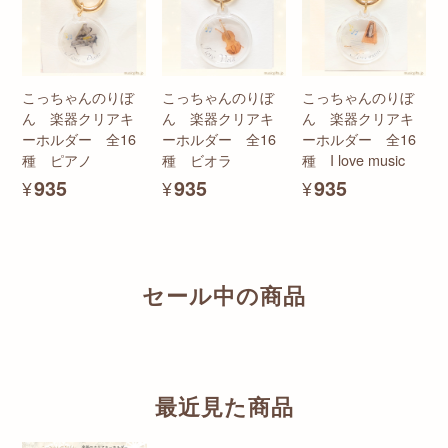
こっちゃんのりぼ
こっちゃんのりぼ
こっちゃんのりぼ
ん 楽器クリアキ
ん 楽器クリアキ
ん 楽器クリアキ
ーホルダー 全16
ーホルダー 全16
ーホルダー 全16
種 ピアノ
種 ビオラ
種 I love music
¥935
¥935
¥935
セール中の商品
最近見た商品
::::::::::
- _JOB_
Return, exactly as they stand, all of the lines above, but not the pictures.

- _RESPONSE TO THE TASK_
こっちゃんのりぼ
こっちゃんのりぼ
こっちゃんのりぼ
ん 楽器クリアキ
ん 楽器クリアキ
ん 楽器クリアキ
ーホルダー 全16
ーホルダー 全16
ーホルダー 全16
種 ピアノ
種 ビオラ
種 I love music
¥935
¥935
¥935
セール中の商品
最近見た商品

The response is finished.